Lesson 4 IMDB data, sequence of words fed into RNN

anuclearbomb · February 23, 2018, 2:05am

Hi all,

a question on the sequence of words fed into the RNN.

In the image below, the words (corpus of IMDB reviews) are first arranged in continuous columns. However, when the words are flattened into a 1d vector, they are flattened horizontally. (i.e. 35, 7 33 … 22, 3885, 21587). If i am not wrong, this is not a comprehensible sequence of words fed into the RNN. Could I know why is this so?

o?

davecazz · February 23, 2018, 2:32am

Hi Nuke,

The words are tokenized before being sent into the RNN. so each number represents a word, space, or other language element.

not sure how it tokenized your example, but 35 could be space, 12 could be the word ‘and’, etc

anuclearbomb · February 23, 2018, 2:38am

Hi Dave,

Thanks for the tip.

This is a screenshot from Jeremy’s notebook and in the video lecture, he said that the corpus was arranged continuously in vertical columns. I.e. column 1 is one long sentence while column 2 continues where column 1 ends.

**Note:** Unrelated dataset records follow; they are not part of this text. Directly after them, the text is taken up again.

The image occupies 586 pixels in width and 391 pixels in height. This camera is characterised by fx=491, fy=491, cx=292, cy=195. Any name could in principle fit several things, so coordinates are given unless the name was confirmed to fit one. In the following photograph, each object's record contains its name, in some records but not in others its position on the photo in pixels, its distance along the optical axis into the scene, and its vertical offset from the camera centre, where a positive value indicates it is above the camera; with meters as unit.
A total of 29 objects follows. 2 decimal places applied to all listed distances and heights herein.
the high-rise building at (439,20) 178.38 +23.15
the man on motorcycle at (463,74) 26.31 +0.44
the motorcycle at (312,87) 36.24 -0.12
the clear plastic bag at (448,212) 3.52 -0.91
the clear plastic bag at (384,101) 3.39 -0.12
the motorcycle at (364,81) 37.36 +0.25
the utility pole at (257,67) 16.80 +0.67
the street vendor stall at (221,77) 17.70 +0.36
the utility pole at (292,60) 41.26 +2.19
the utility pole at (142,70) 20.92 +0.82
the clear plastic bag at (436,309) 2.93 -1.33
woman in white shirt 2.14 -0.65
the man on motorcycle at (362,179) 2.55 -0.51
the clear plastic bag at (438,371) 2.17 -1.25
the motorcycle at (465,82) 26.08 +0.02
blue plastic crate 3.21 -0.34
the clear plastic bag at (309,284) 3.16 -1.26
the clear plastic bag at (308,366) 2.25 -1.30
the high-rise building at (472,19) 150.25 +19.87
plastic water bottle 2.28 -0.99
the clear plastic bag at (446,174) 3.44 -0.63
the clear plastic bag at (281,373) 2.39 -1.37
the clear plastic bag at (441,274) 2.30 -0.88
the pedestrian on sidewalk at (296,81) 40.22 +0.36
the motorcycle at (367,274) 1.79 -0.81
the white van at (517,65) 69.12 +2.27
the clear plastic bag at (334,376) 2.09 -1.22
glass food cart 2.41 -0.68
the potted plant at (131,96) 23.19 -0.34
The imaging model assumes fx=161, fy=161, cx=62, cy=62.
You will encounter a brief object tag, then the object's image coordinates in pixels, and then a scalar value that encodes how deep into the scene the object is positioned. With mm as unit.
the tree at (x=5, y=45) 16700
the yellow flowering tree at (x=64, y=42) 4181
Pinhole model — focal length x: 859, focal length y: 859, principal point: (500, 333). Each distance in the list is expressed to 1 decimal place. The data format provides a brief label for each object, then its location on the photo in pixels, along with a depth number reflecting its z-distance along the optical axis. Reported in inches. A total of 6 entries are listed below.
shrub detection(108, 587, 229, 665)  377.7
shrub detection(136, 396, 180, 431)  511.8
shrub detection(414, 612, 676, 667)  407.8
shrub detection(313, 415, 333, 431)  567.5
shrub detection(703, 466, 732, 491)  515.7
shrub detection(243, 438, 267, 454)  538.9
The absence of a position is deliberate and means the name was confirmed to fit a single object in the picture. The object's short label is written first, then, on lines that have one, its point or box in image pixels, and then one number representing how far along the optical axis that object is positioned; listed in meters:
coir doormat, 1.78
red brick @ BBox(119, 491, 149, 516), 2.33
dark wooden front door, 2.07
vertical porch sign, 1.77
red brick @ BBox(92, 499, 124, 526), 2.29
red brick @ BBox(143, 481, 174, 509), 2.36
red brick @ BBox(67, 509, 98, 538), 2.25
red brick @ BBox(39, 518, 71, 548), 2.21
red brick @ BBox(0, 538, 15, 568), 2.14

Hopefully I am not wrong at this.

However, the lower part of the image shows that the 77x64 array is flattened into a size 4928 vector, in the order of 35,7,33…22,2885,21587 . My question is that this doesnt seem to be a comprehensible (at least to human) way of arranging the words fed into the RNN. Is there a reason for this?

Thanks.

davecazz · February 23, 2018, 3:03am

so they have the same size. just the second one is flattened. 77x64 = 4928

in the first matrix, sequences are ordered from top (first word) to bottom (77th word), while each column is a batch that gets computed in parallel.

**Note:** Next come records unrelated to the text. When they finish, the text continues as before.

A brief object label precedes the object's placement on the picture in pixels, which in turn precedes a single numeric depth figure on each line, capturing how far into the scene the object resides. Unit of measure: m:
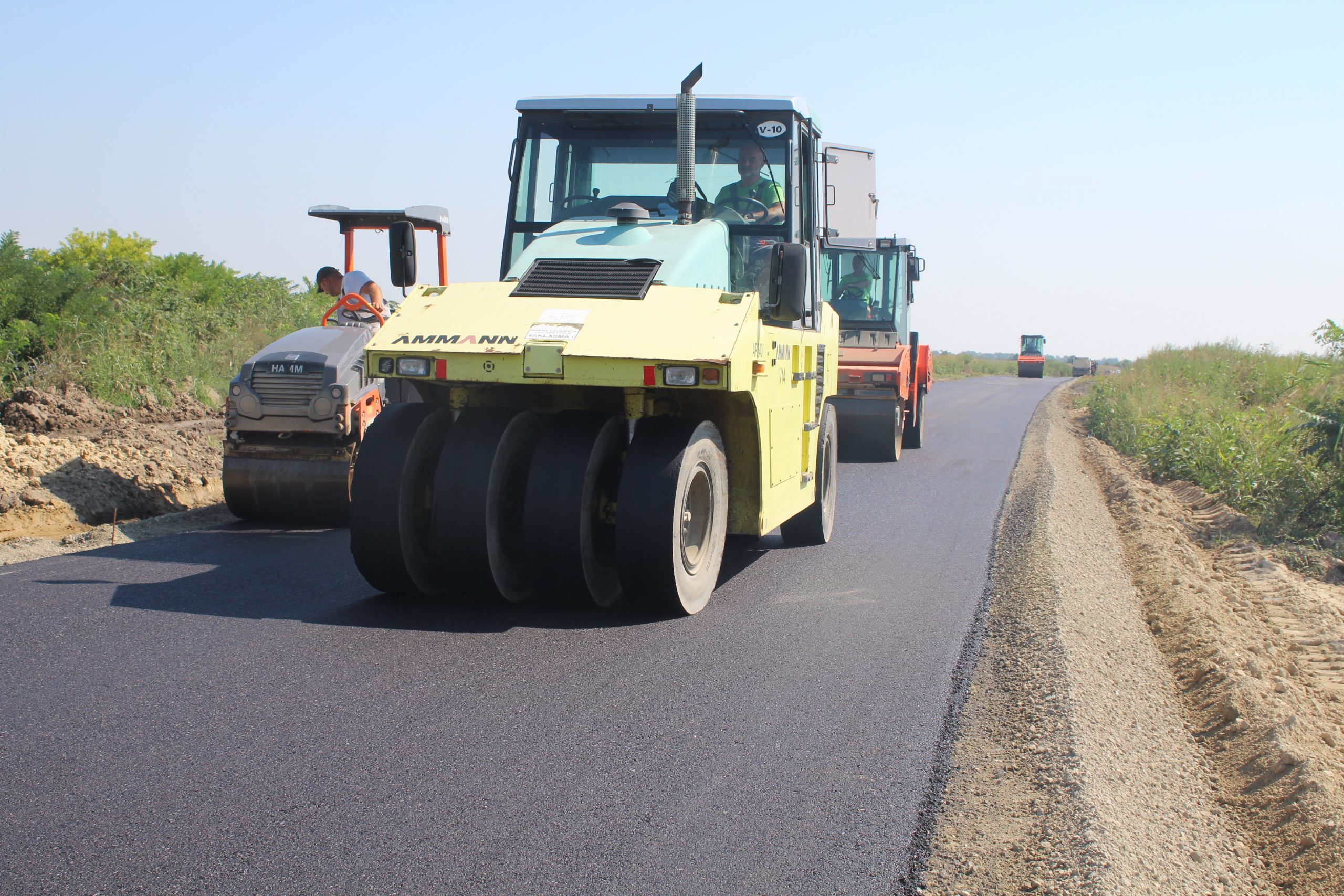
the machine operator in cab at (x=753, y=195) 7.00
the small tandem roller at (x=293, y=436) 7.59
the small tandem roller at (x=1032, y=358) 63.22
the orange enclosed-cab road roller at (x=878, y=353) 13.48
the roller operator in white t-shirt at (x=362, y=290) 8.75
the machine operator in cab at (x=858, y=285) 16.14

the second matrix represents the first matrix shifted by one one element in each sequence. so the top row of the top matrix is shifted out of the matrix.

if you look at the sequence of numbers in the second matrix. 35, 7, 33… and then look at the numbers in the second column of the first 35, 7, 33… you’ll see they match. when the second matrix was flattened the elements will be ordered one row after the other.

anuclearbomb · February 23, 2018, 3:08am

Guess i cant describe my problem clearly without actually running the notebook to get an index to words demostraton .

I will try to phrase my question in a better way once I can run the notebook. Thanks a lot Dave!

davecazz · February 23, 2018, 3:31am

if you’re saying looking at those numbers is like looking at the matrix and that it’s impossible to easily see what they are. then yes. it’s not really human readable.

but you can look at the TEXT.vocab.itos and stoi dictionaries to figure out what words are actually represented in the array. there are a couple of samples in the notebook for converting arrays to strings.